A Novel City
 
 Many famous authors have visited Leeds at various times. Sometimes they thought Leeds an agreeable place, at other times they could not get away quick enough!
 In January 1848 the American essayist and poet, Ralph Waldo Emerson, arrived.
'… near Leeds and Bradford, I observed the sheep were black '& I fancied they were black sheep; no, they were begrimed by the smoke. So all the trees were begrimed. The human expectoration is black here, begrimed by the smoke…. The hopelessness of keeping clothes white leads to a rather dowdy style of dress, I was told, among the ladies; and yet they sometimes indemnify themselves; and Leeds in the ballroom, I was assured, is a very different creature from Leeds in Briggate.'
 A year earlier Charlotte Bronte published her famous novel 'Jane Eyre'. Charlotte lived not far from Leeds on the edge of Howarth Moor. In her story is mention of a town called 'Millcote' and an inn, 'The George'. For Millcote, you should read Leeds. The 'George', until its demolition in 1920, stood on the east side of Briggate just below the railway bridge.

'A new chapter in a novel is something like a new scene in a play; and when I draw up the curtain this time, reader, you must fancy you see a room in the George Inn at Millcote, with such large-figured papering on the walls as inn rooms have; such a carpet, such furniture, such ornaments on the mantel-piece, such prints, including a portrait of George the Third, and another of the Prince of Wales, and a representative of the death of Wolfe. All this is visible to you by the light of an oil-lamp hanging from the ceiling, and by that of an excellent fire, near which I sit in my cloak and bonnet; my muff and umbrella lie on the table, and I am warming away the numbness and chill contracted by sixteen hours exposure to the rawness of an October day:'
 
 The character in 'Jane Eyre' visited Millcote (Leeds) for the hustle and bustle and excitement of a large town. Sir Henry Rider Haggard, author of 'She' and 'King Solomon's Mines', turned up in Leeds in 1902.
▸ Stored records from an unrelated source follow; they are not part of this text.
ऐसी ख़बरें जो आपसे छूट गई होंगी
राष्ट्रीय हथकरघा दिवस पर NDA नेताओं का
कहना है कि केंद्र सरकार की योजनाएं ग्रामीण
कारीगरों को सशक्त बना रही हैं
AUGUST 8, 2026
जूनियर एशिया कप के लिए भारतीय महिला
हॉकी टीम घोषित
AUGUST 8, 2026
'Being not at all well at the time, I asked to be directed to the quietest hotel in Leeds. If that hostelry was the most quiet what the others can be like I know not. All night long trams ran, engines shrieked, and carts rattled in a fashion that made sleep almost impossible. Never have I visited a city that was noisier, or one more busy and thriving.'
 George Bernard Shaw, the Irish dramatist, came to Leeds in 1905. His hosts took him for a ride on the top of a Kirkstall tram. He admired the back-to-back houses and thought the practice of hanging washing across the streets a good idea, as it would improve the standard of clothing!
 Author of such great Victorian classics as, 'Oliver Twist', 'Great Expectations' and 'Nicholas Nickleby', etc, Charles Dickens visited Leeds on several occasions enthralling audiences with his famous dramatic readings.
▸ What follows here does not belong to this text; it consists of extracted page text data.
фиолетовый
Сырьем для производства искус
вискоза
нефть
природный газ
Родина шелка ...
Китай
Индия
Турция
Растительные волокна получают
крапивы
Dickens stated that '....it may be observed with delicacy that you must either like it (Leeds) very much or not at all'. Dickens took the latter view. In September 1857, in a letter to an associate, he wrote that he found the trains from Leeds so inconvenient that he was afraid that he would have to spend the night in Leeds… 'which I particularly detest as an odious place'.
 
     Odious or not, Dickens returned to Leeds the following year. Queen Victoria arrived in Leeds to open the newly built Town Hall.
'These streets look like a great circus with the season just finished. All sorts of garish triumphal arches were put up for the Queen, and they have got smoky…. and half up and half down, and are hideous to behold. Spiritless men (evidently drunk for some time in the royal honour) are slowly removing them…'

 'Vague ideas are in Arthur's head that … we are to come here, and are to have the Town Hall (a beautiful building), and read to the million. I can't say yet. That depends. I remember that when I was here before, I thought them a dull and slow audience. I hope I may have been mistaken. I never saw better audiences than the Yorkshire audiences generally.

Careful Charles, that sounded like praise.